Education and profit
Jamie Whyte writes in the NZ Herald:
On these pages late last year, Linda Mitchell, an education lecturer at Waikato University
I tend to stop reading when I see the phrase “education lecturer at Waikato”! But Jamie did read it.
She claimed the quest for profits damages the service provided. Or, as she put it, an interest “in making profits for owners or shareholders positions Evolve Education Group at odds with more community spirited aims to invest fully in the service itself”.
That profits injure consumers is a familiar idea. But this should not blind readers to its absurdity.
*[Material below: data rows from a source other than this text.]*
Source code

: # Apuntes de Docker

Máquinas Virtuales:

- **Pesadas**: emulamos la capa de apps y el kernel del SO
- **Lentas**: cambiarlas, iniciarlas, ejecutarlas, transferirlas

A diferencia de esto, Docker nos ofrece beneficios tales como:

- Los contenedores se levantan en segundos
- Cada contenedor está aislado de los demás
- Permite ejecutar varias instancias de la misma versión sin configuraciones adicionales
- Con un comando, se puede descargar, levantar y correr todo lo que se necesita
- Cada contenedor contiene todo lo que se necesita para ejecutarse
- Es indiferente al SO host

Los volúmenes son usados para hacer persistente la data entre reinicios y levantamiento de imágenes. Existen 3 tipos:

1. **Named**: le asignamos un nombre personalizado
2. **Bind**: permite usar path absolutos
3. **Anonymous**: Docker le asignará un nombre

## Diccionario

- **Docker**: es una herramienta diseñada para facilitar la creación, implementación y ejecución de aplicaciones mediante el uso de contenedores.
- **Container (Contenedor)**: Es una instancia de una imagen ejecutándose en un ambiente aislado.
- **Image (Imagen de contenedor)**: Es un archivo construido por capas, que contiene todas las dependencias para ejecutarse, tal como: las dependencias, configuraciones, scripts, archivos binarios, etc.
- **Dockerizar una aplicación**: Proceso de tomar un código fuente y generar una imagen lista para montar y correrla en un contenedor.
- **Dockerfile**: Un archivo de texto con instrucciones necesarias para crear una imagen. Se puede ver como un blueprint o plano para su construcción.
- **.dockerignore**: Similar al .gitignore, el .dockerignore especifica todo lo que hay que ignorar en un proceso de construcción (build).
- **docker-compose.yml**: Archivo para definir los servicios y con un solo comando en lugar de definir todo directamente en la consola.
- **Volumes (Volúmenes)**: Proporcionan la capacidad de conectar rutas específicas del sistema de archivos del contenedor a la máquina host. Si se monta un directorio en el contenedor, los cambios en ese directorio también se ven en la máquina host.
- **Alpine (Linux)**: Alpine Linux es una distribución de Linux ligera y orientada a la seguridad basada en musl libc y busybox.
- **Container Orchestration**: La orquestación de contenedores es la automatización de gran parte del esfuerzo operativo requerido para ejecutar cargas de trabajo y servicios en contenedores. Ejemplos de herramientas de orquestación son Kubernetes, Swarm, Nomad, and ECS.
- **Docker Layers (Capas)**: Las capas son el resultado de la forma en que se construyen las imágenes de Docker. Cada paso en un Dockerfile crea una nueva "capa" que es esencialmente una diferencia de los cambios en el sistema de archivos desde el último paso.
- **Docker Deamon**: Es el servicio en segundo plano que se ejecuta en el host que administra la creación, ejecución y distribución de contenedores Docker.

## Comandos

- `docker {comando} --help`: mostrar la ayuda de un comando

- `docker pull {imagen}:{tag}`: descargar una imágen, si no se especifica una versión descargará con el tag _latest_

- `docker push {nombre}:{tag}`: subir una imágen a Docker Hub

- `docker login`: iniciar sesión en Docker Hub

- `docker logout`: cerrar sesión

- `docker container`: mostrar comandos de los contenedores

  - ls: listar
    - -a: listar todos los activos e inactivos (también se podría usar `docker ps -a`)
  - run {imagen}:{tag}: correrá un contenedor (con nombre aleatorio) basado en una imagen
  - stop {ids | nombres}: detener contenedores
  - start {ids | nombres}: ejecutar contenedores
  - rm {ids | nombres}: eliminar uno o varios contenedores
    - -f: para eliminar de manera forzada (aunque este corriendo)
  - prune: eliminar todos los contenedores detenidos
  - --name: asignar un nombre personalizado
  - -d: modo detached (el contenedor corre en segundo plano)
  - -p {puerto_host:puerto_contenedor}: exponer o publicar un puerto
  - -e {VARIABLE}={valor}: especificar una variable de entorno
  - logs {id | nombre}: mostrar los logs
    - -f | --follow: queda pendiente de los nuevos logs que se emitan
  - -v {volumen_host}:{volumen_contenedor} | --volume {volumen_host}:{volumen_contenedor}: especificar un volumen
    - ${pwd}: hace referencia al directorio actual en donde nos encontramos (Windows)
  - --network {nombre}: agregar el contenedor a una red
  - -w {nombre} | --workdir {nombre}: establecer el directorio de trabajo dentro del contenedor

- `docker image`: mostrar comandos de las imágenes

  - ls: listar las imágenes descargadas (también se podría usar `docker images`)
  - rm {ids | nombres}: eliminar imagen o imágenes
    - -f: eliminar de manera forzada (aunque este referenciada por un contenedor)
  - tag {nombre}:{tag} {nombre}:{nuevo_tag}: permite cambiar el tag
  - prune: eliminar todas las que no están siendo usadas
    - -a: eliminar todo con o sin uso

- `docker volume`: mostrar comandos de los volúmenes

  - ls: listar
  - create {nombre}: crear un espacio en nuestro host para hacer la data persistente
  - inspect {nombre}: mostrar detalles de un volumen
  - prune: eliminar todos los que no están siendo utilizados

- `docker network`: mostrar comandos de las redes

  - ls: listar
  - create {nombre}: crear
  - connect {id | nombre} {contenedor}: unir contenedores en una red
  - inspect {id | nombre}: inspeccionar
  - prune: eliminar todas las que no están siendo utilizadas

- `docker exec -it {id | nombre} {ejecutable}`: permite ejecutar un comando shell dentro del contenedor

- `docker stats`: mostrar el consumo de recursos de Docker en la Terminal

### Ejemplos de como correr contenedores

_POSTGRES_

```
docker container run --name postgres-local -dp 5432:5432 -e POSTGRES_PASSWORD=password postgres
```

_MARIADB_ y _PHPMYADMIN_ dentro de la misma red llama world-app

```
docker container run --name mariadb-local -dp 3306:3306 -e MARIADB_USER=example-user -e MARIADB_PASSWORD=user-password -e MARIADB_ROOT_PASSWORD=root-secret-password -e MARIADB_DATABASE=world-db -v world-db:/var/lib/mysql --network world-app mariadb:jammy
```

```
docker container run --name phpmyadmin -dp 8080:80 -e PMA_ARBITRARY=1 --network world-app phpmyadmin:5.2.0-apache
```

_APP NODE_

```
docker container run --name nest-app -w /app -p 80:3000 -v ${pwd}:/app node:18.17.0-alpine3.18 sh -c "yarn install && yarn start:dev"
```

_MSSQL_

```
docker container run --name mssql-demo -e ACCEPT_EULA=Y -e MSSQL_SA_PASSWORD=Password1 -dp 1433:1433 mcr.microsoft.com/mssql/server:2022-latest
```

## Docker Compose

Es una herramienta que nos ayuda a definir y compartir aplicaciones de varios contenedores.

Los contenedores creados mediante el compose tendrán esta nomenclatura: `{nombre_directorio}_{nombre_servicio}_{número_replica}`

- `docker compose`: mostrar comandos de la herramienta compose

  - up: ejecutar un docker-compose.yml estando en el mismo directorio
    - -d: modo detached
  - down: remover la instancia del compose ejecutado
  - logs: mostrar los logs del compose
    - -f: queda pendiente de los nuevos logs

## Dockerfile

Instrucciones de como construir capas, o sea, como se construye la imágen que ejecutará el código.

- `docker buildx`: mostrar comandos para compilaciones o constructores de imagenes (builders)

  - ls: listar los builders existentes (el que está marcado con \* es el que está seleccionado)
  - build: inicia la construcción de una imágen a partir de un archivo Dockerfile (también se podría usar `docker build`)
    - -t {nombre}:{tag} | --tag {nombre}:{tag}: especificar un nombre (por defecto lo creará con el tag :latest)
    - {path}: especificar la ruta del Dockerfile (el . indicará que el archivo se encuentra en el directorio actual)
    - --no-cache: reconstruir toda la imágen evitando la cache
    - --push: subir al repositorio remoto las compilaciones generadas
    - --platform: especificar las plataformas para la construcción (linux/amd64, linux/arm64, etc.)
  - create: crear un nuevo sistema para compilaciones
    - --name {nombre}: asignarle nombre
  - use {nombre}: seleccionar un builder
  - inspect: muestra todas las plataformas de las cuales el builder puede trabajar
Kindergartens, like most enterprises, need capital and labour. The capital pays for the buildings, equipment and so on, and provides cover for “rainy days” when costs exceed revenue. The labour at a kindergarten is mainly teaching but people also work on administration, cleaning and maintenance.
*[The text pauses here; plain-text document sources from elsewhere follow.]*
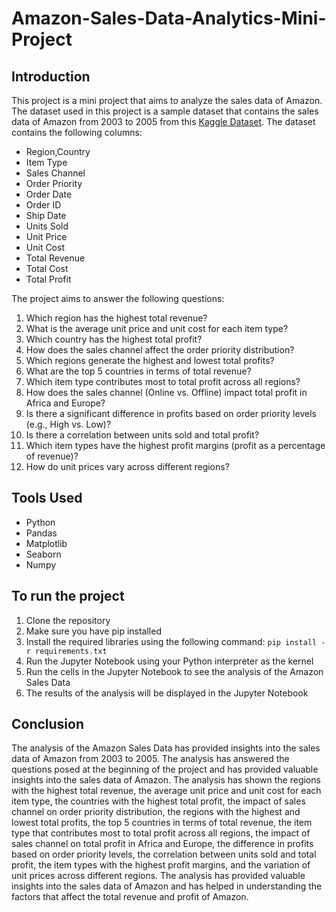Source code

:# Amazon-Sales-Data-Analytics-Mini-Project

## Introduction
This project is a mini project that aims to analyze the sales data of Amazon. The dataset used in this project is a sample dataset that contains the sales data of Amazon from 2003 to 2005 from this [Kaggle Dataset](https://www.kaggle.com/datasets/gokulvino/amazon-sales-data-analysis-project1/data). The dataset contains the following columns: 
- Region,Country
- Item Type
- Sales Channel
- Order Priority
- Order Date
- Order ID
- Ship Date
- Units Sold
- Unit Price
- Unit Cost
- Total Revenue
- Total Cost
- Total Profit

The project aims to answer the following questions:
1. Which region has the highest total revenue?
2. What is the average unit price and unit cost for each item type?
3. Which country has the highest total profit?
4. How does the sales channel affect the order priority distribution?
5. Which regions generate the highest and lowest total profits?
6. What are the top 5 countries in terms of total revenue?
7. Which item type contributes most to total profit across all regions?
8. How does the sales channel (Online vs. Offline) impact total profit in Africa and Europe?
9. Is there a significant difference in profits based on order priority levels (e.g., High vs. Low)?
10. Is there a correlation between units sold and total profit?
11. Which item types have the highest profit margins (profit as a percentage of revenue)?
12. How do unit prices vary across different regions?

## Tools Used
- Python
- Pandas
- Matplotlib
- Seaborn
- Numpy

## To run the project
1. Clone the repository
2. Make sure you have pip installed
3. Install the required libraries using the following command:
        ```
        pip install -r requirements.txt
        ```
4. Run the Jupyter Notebook using your Python interpreter as the kernel
5. Run the cells in the Jupyter Notebook to see the analysis of the Amazon Sales Data
6. The results of the analysis will be displayed in the Jupyter Notebook

## Conclusion
The analysis of the Amazon Sales Data has provided insights into the sales data of Amazon from 2003 to 2005. The analysis has answered the questions posed at the beginning of the project and has provided valuable insights into the sales data of Amazon. The analysis has shown the regions with the highest total revenue, the average unit price and unit cost for each item type, the countries with the highest total profit, the impact of sales channel on order priority distribution, the regions with the highest and lowest total profits, the top 5 countries in terms of total revenue, the item type that contributes most to total profit across all regions, the impact of sales channel on total profit in Africa and Europe, the difference in profits based on order priority levels, the correlation between units sold and total profit, the item types with the highest profit margins, and the variation of unit prices across different regions. The analysis has provided valuable insights into the sales data of Amazon and has helped in understanding the factors that affect the total revenue and profit of Amazon.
Ms Mitchell is right that if the people who contributed capital were not paid for it then more could be spent on educating the children.
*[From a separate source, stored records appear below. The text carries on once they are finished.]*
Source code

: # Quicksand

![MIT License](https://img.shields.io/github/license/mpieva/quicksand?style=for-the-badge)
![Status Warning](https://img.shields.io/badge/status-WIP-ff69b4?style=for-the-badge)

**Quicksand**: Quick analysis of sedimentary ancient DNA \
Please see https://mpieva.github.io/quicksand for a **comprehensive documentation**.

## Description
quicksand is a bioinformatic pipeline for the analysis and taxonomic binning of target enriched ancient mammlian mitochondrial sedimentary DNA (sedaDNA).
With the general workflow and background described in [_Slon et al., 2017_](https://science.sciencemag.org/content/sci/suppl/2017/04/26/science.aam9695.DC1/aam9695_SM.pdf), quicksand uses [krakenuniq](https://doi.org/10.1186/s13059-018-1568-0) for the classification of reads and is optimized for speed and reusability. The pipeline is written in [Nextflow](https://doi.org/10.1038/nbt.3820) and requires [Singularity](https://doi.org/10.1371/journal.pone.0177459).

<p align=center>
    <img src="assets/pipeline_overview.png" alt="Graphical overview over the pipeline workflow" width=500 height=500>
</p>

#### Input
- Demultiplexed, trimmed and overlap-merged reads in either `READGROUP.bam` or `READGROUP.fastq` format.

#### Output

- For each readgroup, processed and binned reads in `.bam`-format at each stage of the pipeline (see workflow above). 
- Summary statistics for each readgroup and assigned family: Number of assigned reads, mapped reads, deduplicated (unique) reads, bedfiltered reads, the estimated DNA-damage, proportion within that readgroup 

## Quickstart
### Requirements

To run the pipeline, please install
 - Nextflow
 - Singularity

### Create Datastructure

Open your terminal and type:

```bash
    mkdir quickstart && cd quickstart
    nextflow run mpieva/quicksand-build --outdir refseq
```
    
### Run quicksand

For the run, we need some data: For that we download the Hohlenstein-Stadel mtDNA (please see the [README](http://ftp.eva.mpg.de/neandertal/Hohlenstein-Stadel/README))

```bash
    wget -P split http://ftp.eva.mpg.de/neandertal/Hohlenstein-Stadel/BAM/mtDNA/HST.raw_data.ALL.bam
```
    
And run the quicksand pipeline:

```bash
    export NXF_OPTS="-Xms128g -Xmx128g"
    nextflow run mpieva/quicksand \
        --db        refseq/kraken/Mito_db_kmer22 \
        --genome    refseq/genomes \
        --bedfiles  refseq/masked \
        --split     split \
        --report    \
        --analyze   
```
Yet the same is true of those who provide labour. Imagine a kindergarten with four teachers. If they all took a 20 per cent pay cut, they could hire a fifth teacher on the same pay and give more attention to each child. If they worked for nothing, they could hire even more extra teachers and pay for all sorts of other services that might benefit the children.
Why does Ms Mitchell not lament the fact that teachers are paid for supplying labour? Why is paying teachers not also “at odds with more community spirited aims to invest fully in the service itself”?
Excellent points by Dr Whyte. Why do they argue against a return on capital, yet for a return on labour.
Second, eliminating profit harms the intended beneficiaries: in this case, children receiving preschool education. A kindergarten that gets its capital from profit-seeking investors must provide a good service. If it doesn’t, parents will take their children elsewhere and profits will decline. If the kindergarten performs very poorly, it may even go out of business and lose its shareholders the money they invested. A privately owned kindergarten, like any privately owned enterprise, has a powerful commercial incentive to provide a good product or service.
Yep. Unlike at school level, pupils are not forced into their nearest school.
Ms Mitchell pointed to the insolvency of ABC, an Australian preschool company, as evidence against private ownership. This is the crowning glory of her confusion. That underperforming private firms are subject to insolvency is a virtue of private ownership, not a vice.
The same applies to charter schools. A charter school that fails will be closed down. State schools that fail get given more money.